Encore en 2015, des gens meurent subitement d’un arrêt cardiaque sans symptômes pour semer le doute. Si vous êtes chanceux, comme mon père, vous aurez une douleur à la poitrine, une pression artérielle beaucoup trop élevée et peut-être même le souffle court pour sonner l’alarme des artères bloquées. Là aussi, il y a des enjeux d’affaires. Tant que vous prenez vos multiples médicaments pour la pression, le cholestérol et le diabète, tout le monde se porte bien. Alors que quelques pontages plus tard, vous voilà comme neuf. Parfois, la pression artérielle diminue au point où un médicament n’est plus nécessaire. Un régime alimentaire sain et quelques aspirines peuvent suffire à éviter le bistouri de nouveau. Pour ce qui est de légiférer, tant que le pouvoir est dans la cour des grands, pharmaceutiques ou assurances, c’est l’argent qui dicte les règles. Votre rendez-vous annuel chez votre médecin de famille ne permet pas de capturer toute l’étendue de votre santé. Au mieux, il pourra prendre un seul cliché, flatteur ou non, de l’ensemble du portrait. L’état de santé fluctue et plusieurs mesures dans le temps sont nécessaires pour comprendre les dynamiques sous-jacentes. La raison est simple : une régression linéaire requière un seuil minimum de données. Il est possible que la fenêtre qui correspond à votre prélèvement sanguin annuel n’est qu’une anomalie ou l’exception du tableau. Le corps humain est une machine où tout fonctionne en co-dépendance dans un équilibre fragile. Les sportifs et athlètes professionnels l’ont compris et font appel au biohacking depuis plusieurs années. Pourquoi attendre que les symptômes apparaissent pour consulter ? Ou pourquoi s’en remettre à une seule mesure par année pour construire un bilan de santé ? Avec de plus en plus d’objets connectés et de capteurs biométriques abordables sur le marché, on assistera à une démocratisation et une appropriation de notre santé. À ce propos, Peter Diamandis mentionne la disruption du système de santé dans son article The World in 2025: predicting the next 10 years.

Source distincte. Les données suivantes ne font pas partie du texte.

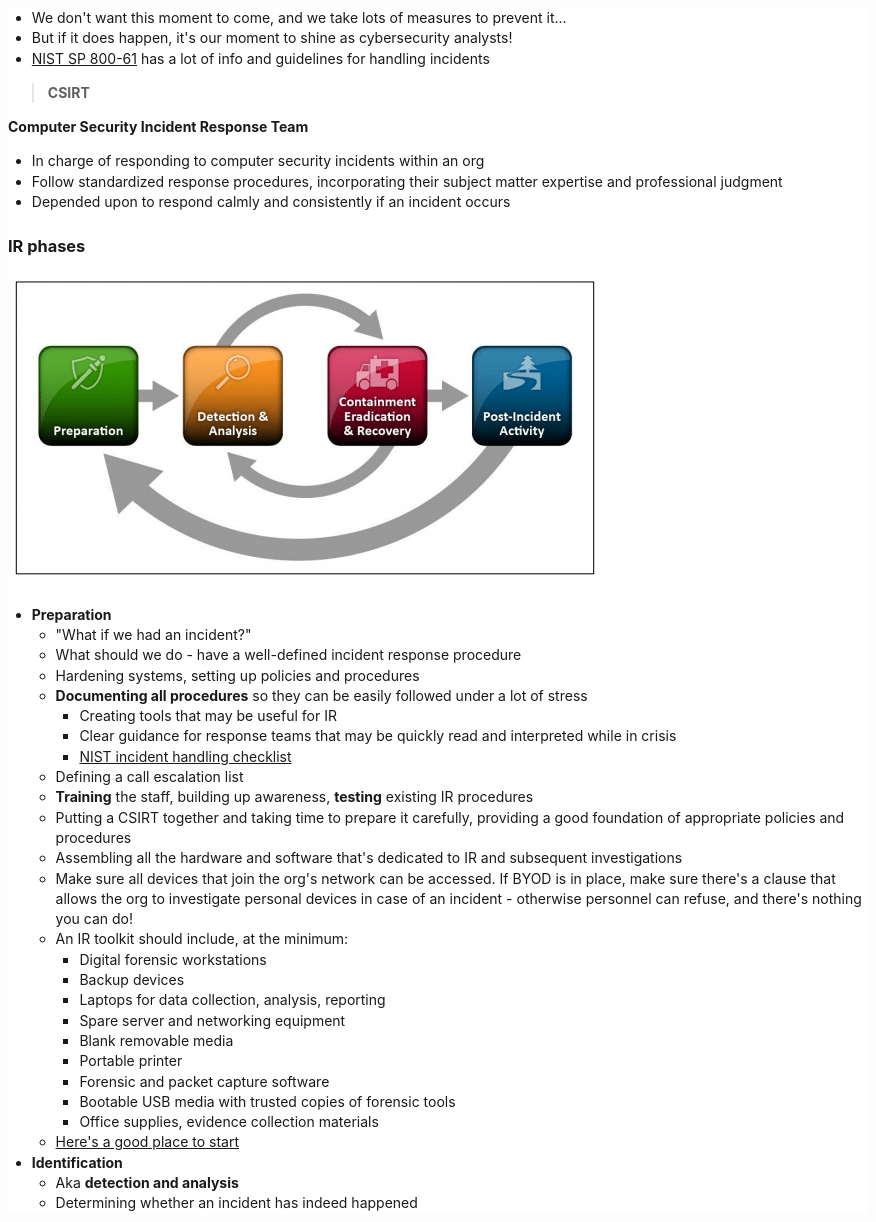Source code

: - We don't want this moment to come, and we take lots of measures to prevent it...
- But if it does happen, it's our moment to shine as cybersecurity analysts!
- [NIST SP 800-61](https://csrc.nist.gov/publications/detail/sp/800-61/rev-2/final) has a lot of info and guidelines for handling incidents

>**CSIRT**

**Computer Security Incident Response Team**

- In charge of responding to computer security incidents within an org
- Follow standardized response procedures, incorporating their subject matter expertise and professional judgment
- Depended upon to respond calmly and consistently if an incident occurs

### IR phases

![incident-response-process-1.png](img/incident-response-process-1.png)

- **Preparation**
	- "What if we had an incident?"
	- What should we do - have a well-defined incident response procedure
	- Hardening systems, setting up policies and procedures
	- **Documenting all procedures** so they can be easily followed under a lot of stress
		- Creating tools that may be useful for IR
		- Clear guidance for response teams that may be quickly read and interpreted while in crisis
		- [NIST incident handling checklist](https://learn.saylor.org/mod/book/view.php?id=29706&chapterid=5358)
	- Defining a call escalation list
	- **Training** the staff, building up awareness, **testing** existing IR procedures
	- Putting a CSIRT together and taking time to prepare it carefully, providing a good foundation of appropriate policies and procedures
	- Assembling all the hardware and software that's dedicated to IR and subsequent investigations
	- Make sure all devices that join the org's network can be accessed. If BYOD is in place, make sure there's a clause that allows the org to investigate personal devices in case of an incident - otherwise personnel can refuse, and there's nothing you can do!
	- An IR toolkit should include, at the minimum:
		- Digital forensic workstations
		- Backup devices
		- Laptops for data collection, analysis, reporting
		- Spare server and networking equipment
		- Blank removable media
		- Portable printer
		- Forensic and packet capture software
		- Bootable USB media with trusted copies of forensic tools
		- Office supplies, evidence collection materials
	- [Here's a good place to start](https://bok.ahima.org/PdfView?oid=76732)
- **Identification**
	- Aka **detection and analysis**
	- Determining whether an incident has indeed happened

Les sciences cognitives permettent de trouver des solutions à l’erreur humaine : la conscience de la situation (Situation Awareness), l’automatisation, la robotisation, les capteurs, le big data, l’intelligence artificielle, etc. En acceptant nos propres limites en tant qu’humain et en mettant nos scrupules de côté, on a l’opportunité d’améliorer la condition humaine.